───── TEXTE PRÉSENTÉ ─────
Communautés privées et RSE : Je t'aime, moi non plus

 

Sébastien Blanc, directeur Business Development de Yoolink. Sébastien Blanc, directeur Business Development de Yoolink, un éditeur français spécialiste des réseaux sociaux d'entreprise. Sa plate-forme YoolinkPro est déployée dans de nombreuses organisations, de toutes tailles.

Le succès d'un réseau social d'entreprise (RSE) dépend d'abord de son adoption et non de l’exhaustivité de ses fonctionnalités. C'est vrai quelle que soit sa nature : locale ou transverse, au service de la diffusion d'informations ou de discussions ouvertes. 

Le vrai problème d’un chef de projet est de réussir à impliquer l’ensemble des membres et de les amener à contribuer. Dans cette perspective, le rôle des communautés privées s'avère souvent problématique. Pendant longtemps, elles ont même été le pire ennemi des déploiements les plus ambitieux.

Au lancement d’un RSE, une communauté privée est une communauté gâchée

Atteindre de hauts taux d’adoption dans une organisation d’un millier de personnes nécessite d'abord de rassurer les utilisateurs sur la confidentialité de leur compte, mais plus encore de les convaincre de l’importance de partager les connaissances.

Au premier abord, les communautés privées ont l’avantage de rassurer et de stimuler les premiers échanges. Mais, au fond, elles ne règlent pas les vraies questions et ne font que retarder le changement de culture. Le réseau social interne crée alors un nouvel espace où les silos d’information se fossilisent.

Imposer d'emblée l’ouverture des communautés présente certes l'inconvénient de jeter l’utilisateur dans le grand bain mais permet au moins d'ancrer de bons réflexes : partager l’information pour la rendre plus profitable.

Aller plus loin dans l'utilisation de l'outil

Cependant, une fois que le RSE a trouvé sa place dans l'entreprise, l’ouverture totale atteint ses limites. Les RH, par exemple, souhaitent diffuser plus simplement via le réseau social une information ciblée et ouvrir la discussion avec des groupes d’employés bien identifiés. Elles ne peuvent le faire de manière totalement publique, souvent pour des raisons légales. D'autres équipes ont besoin de renforcer les échanges mais sont contraintes par le caractère confidentiel de leurs projets. 

A ce stade de la vie du réseau social interne, l'enjeu n’est plus de stimuler l’adoption – on atteint alors 90% d’activation et jusqu’à 50% de contributeurs actifs – mais d’aller plus loin dans l’utilisation de l’outil et de le rapprocher encore davantage du coeur de métier de l’entreprise

Les communautés privées apparaissent alors comme le moyen d’impliquer des individus dont le métier n’est pas nécessairement de produire des connaissances pour l'ensemble de la société. C'est le cas des commerciaux notamment qui, par ailleurs, ont souvent du mal à adopter en masse le réseau social interne.
─────
● **SÉRIE DE TÂCHES**:
**a)** D'après l'article sur les communautés privées et les RSE, de quoi dépend d'abord le succès d'un réseau social d'entreprise ?
**b)** Rédigez la suite de l'article sur les communautés privées et les RSE, en reprenant juste après sa dernière phrase.
───── DONNÉES PRÉSENTÉES ─────
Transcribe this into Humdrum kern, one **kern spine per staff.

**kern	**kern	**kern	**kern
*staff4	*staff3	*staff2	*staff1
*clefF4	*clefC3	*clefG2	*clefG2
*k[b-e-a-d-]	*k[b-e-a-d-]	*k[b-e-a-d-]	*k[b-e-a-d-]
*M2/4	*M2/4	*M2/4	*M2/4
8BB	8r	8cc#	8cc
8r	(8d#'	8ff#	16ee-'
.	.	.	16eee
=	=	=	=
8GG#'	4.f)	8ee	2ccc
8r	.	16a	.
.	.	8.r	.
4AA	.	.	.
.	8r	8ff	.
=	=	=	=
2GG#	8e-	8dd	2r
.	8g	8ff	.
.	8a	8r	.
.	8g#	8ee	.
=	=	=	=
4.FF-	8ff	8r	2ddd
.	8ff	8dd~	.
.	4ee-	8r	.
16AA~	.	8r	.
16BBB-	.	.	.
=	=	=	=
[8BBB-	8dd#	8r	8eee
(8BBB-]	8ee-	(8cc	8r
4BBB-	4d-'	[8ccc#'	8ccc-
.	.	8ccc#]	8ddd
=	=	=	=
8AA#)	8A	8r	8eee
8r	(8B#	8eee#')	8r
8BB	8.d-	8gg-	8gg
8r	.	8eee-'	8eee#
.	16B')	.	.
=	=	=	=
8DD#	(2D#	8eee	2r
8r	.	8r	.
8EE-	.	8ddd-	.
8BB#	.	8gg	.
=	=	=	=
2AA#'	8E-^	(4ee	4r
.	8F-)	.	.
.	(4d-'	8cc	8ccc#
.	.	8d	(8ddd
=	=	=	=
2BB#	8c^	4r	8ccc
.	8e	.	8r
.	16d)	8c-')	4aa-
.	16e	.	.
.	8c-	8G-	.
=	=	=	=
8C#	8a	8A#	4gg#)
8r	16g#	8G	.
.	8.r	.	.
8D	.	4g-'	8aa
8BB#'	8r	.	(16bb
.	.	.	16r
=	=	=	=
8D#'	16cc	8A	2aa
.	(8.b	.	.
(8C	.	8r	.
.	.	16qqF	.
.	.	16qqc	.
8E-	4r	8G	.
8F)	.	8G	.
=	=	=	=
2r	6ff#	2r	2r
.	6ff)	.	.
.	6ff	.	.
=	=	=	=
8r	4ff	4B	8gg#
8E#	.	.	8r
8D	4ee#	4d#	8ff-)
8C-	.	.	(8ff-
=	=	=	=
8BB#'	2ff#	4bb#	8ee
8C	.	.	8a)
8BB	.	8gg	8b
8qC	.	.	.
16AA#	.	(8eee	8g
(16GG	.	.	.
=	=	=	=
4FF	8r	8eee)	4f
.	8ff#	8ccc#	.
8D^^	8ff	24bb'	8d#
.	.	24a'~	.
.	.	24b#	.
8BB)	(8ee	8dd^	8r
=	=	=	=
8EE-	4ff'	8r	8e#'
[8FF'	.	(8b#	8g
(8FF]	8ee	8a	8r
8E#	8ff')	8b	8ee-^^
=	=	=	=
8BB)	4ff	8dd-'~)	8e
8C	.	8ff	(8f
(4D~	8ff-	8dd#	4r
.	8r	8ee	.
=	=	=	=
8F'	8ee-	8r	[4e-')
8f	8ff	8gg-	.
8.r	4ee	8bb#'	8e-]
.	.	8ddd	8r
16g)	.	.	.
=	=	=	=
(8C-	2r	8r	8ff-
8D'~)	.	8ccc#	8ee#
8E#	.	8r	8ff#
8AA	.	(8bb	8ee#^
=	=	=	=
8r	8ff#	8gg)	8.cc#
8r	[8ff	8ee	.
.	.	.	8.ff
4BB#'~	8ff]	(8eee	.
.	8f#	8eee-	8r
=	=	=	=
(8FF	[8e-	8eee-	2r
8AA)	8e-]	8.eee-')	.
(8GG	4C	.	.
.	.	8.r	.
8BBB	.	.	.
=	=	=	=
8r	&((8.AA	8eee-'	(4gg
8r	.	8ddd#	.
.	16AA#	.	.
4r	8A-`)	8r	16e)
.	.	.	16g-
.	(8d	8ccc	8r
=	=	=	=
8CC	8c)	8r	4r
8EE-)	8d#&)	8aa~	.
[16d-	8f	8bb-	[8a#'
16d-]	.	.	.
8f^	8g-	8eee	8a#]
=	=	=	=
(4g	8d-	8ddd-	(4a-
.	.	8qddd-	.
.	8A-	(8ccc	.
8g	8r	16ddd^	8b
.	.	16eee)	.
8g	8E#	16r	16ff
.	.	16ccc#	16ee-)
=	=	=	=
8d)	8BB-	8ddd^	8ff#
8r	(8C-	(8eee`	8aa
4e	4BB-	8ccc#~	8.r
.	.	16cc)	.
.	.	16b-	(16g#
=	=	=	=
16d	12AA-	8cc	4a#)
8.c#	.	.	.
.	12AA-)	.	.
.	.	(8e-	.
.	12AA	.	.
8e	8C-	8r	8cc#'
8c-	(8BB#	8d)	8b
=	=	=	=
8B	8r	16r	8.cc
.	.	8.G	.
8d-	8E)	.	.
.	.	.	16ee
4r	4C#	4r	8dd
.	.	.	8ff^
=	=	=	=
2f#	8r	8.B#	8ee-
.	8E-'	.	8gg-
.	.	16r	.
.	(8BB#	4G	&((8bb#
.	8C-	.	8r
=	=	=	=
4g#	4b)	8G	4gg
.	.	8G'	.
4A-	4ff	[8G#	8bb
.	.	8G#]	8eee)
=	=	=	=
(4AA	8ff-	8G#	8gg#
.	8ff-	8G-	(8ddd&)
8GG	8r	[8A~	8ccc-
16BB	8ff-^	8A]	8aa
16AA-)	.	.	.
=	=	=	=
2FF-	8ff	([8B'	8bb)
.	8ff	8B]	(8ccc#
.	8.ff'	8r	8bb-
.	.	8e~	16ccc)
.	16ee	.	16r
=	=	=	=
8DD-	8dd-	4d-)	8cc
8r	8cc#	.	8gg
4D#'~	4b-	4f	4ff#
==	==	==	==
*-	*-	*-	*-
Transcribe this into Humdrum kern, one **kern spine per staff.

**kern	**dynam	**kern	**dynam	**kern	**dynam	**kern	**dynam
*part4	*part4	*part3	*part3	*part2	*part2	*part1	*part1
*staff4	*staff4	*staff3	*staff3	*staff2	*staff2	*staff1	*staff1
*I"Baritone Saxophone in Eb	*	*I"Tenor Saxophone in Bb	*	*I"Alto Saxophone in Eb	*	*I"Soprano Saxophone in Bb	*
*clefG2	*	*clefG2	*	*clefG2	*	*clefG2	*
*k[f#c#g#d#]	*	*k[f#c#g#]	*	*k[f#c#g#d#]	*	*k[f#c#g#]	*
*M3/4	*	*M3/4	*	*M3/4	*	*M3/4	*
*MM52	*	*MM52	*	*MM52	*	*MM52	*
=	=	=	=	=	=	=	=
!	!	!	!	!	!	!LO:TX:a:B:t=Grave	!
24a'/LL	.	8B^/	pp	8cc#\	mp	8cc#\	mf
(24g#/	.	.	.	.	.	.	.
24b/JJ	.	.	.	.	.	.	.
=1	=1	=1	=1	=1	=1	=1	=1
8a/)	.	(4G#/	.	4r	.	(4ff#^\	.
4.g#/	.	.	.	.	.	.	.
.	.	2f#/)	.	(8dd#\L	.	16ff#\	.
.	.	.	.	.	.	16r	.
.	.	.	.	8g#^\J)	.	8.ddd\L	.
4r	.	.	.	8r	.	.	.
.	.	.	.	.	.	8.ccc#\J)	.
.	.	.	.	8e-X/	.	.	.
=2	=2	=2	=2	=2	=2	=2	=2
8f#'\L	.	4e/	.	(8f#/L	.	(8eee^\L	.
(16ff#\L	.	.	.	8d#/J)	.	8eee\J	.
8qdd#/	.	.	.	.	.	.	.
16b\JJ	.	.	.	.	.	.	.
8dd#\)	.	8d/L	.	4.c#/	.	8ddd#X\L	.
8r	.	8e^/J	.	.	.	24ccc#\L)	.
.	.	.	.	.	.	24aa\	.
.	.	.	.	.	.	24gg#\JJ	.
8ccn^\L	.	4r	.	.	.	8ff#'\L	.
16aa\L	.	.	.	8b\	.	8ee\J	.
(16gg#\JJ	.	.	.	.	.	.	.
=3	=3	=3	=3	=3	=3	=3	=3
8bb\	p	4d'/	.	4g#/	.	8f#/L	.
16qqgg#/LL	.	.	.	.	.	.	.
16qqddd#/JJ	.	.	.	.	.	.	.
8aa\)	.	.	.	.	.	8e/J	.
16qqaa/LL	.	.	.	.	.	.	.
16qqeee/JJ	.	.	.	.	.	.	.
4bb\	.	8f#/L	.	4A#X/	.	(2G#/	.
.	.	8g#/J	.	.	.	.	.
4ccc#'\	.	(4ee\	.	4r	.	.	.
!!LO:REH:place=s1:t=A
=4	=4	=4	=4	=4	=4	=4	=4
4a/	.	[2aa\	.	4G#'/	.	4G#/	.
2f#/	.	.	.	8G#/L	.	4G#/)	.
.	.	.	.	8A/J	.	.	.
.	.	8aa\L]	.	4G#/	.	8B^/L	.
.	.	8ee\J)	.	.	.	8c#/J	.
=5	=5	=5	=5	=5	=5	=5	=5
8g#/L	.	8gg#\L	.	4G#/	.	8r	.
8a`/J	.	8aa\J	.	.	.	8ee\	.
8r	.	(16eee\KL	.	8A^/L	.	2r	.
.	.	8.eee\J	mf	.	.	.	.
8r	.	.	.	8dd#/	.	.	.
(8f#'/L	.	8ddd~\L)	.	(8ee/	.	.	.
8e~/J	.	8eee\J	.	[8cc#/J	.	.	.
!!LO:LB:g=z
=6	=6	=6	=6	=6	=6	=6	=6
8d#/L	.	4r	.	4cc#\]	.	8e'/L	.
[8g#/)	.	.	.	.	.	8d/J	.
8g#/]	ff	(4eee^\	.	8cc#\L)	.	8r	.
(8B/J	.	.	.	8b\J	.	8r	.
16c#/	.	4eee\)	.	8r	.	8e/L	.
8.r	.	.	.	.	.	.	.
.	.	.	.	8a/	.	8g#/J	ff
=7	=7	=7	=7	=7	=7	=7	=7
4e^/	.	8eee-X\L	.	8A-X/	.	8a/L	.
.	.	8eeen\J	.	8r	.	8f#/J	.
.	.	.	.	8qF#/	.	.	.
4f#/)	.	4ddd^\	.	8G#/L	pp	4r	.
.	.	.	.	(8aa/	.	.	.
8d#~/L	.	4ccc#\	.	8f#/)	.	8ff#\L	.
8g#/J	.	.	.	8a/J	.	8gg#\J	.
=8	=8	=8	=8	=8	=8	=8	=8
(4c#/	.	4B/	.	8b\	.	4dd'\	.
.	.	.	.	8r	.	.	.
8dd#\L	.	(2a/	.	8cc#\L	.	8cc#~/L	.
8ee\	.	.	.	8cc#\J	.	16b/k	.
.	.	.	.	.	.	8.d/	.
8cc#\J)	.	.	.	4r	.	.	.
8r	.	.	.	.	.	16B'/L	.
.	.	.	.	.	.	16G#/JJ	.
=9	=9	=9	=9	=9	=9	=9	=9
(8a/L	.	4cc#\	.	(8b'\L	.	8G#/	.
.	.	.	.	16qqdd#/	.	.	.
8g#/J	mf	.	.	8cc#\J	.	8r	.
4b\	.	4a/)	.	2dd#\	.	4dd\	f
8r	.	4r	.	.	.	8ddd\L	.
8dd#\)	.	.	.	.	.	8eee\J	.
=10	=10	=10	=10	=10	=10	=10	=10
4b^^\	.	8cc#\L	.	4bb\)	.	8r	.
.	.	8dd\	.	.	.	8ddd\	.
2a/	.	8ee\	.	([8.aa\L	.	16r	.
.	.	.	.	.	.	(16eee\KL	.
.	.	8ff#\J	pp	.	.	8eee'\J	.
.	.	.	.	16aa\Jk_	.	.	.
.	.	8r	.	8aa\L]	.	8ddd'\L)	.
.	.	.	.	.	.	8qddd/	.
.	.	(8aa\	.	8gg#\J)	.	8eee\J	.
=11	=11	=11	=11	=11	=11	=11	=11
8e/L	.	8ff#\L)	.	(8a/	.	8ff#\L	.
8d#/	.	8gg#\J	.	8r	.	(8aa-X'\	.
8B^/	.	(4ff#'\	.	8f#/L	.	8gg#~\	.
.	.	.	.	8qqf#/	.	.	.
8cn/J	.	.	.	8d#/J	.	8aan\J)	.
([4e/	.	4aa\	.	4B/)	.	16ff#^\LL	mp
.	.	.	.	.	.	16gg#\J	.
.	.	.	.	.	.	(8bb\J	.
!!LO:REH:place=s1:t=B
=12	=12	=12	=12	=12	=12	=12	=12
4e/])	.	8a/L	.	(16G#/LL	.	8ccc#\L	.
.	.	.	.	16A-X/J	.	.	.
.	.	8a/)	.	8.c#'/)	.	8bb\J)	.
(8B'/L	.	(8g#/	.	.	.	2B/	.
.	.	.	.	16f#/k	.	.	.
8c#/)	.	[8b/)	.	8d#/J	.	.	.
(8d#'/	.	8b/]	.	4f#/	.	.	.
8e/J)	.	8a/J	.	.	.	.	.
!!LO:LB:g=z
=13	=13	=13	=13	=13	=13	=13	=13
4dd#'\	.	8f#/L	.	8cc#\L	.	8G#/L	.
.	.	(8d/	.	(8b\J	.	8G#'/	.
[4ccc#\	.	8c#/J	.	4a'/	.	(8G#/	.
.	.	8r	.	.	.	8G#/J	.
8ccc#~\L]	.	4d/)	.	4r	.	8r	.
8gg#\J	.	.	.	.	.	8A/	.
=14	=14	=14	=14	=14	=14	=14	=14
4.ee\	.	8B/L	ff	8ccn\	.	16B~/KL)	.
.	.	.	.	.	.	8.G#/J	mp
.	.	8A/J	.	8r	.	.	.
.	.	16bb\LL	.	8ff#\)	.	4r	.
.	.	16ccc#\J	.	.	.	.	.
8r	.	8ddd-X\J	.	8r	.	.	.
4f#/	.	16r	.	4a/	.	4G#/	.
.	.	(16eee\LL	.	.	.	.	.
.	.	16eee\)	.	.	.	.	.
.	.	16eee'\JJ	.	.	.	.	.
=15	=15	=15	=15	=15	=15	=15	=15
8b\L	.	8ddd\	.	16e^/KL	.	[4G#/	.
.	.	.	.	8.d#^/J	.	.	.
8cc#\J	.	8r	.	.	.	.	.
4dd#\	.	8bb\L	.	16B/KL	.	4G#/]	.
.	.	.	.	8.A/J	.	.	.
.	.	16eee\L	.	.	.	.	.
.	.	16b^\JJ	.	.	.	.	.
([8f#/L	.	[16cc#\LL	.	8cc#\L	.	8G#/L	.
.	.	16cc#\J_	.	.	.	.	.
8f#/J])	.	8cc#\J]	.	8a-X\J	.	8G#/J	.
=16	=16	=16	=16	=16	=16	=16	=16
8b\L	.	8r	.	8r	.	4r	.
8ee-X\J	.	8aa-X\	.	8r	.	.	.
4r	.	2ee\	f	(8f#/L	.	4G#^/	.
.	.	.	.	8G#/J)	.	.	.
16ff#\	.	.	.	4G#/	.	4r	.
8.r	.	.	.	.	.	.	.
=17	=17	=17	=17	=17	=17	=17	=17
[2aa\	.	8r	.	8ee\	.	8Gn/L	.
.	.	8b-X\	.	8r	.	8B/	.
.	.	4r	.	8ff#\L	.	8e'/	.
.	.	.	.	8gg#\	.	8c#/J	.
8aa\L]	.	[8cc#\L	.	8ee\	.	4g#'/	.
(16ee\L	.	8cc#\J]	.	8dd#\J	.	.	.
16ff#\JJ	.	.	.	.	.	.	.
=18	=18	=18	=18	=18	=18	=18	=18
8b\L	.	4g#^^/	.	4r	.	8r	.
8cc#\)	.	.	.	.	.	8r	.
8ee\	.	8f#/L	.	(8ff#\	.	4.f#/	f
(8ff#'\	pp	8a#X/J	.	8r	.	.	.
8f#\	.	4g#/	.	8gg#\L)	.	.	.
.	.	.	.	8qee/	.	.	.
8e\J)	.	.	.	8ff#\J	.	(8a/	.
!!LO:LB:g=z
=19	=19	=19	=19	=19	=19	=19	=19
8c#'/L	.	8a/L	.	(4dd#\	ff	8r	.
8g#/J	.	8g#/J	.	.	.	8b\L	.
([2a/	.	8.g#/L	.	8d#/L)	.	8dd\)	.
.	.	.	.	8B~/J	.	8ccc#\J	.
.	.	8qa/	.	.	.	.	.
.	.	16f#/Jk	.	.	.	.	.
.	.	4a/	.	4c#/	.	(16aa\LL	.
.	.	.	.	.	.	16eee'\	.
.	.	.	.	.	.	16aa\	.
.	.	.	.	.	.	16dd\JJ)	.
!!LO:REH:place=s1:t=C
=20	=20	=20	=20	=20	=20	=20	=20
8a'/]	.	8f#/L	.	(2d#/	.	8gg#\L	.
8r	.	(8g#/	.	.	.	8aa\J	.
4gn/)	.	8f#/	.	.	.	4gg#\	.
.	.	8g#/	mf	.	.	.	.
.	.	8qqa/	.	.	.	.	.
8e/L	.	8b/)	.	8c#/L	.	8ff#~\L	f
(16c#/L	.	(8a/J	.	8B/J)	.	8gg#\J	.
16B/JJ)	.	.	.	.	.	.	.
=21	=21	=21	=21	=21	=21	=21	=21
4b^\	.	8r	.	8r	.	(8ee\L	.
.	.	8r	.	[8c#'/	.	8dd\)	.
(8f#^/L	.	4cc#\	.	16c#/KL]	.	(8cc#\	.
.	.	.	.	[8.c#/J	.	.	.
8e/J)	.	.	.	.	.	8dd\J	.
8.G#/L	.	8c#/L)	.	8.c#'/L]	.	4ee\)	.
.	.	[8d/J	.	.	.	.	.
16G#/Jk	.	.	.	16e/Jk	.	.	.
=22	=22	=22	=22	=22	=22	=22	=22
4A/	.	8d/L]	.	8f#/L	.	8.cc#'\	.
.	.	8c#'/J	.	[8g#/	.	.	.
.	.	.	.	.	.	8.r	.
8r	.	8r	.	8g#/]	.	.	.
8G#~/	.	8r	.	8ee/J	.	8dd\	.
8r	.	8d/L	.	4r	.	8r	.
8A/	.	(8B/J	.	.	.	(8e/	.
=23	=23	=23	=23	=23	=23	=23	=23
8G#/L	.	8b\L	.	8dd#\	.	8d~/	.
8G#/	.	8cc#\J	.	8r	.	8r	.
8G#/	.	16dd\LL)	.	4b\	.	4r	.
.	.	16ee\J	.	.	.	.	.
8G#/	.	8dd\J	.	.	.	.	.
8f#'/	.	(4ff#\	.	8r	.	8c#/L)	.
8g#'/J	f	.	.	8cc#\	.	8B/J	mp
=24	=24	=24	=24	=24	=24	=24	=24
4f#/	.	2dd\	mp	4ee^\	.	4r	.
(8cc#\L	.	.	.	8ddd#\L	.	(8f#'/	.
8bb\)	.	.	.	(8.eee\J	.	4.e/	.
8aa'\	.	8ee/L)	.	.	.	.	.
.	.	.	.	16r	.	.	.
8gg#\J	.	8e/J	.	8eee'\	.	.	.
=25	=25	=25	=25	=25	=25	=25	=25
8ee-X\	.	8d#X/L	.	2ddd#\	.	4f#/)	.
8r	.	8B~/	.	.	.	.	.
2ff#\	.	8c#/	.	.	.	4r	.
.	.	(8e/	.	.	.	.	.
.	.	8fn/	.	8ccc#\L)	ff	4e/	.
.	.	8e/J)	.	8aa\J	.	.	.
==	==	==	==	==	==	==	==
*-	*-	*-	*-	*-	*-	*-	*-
─────
● **VOS RÉPONSES ÉCRITES**:
**a)** De son adoption, et non de l'exhaustivité de ses fonctionnalités.

**b)**
Eviter une gestion des droits « tordue » 

Les communautés privées, s'il est préférable de ne pas les ouvrir dès le lancement, constituent un atout pour renforcer le RSE dans un second temps. Afin d’éviter les dérives, il est néanmoins important de les contrôler. N’importe qui ne doit pas pouvoir créer et administrer une communauté privée ! Le caractère privé doit rester une mesure d’exception validée par l’équipe projet afin d’éviter que des communautés anecdotiques ne viennent faire douter votre DAF de l’intérêt réel du réseau social.

De la même manière, même s'il est souvent tentant intellectuellement de vouloir une gestion de droits très fine, dans la pratique il faut que cela reste simple. Il est important de garder à l’esprit l’expérience utilisateur et de proposer un mécanisme aussi intuitif que possible. Par exemple en considérant que la communauté privée est associée à un lieu précis, à une page spécifique du réseau social. On y vient pour échanger en privé. Les paramètres ne se règlent pas au niveau de chaque utilisateur ou de chaque document.

Préserver les valeurs du réseau social

Au final, la communauté privée, si elle est bien faite, est une évolution naturelle du RSE. Toutefois elle ne doit surtout pas devenir un réflexe systématique et venir attaquer les valeurs du réseau social interne : l’ouverture et le partage. N'oublions pas que « seul on va plus vite, mais à plusieurs, on va plus loin ».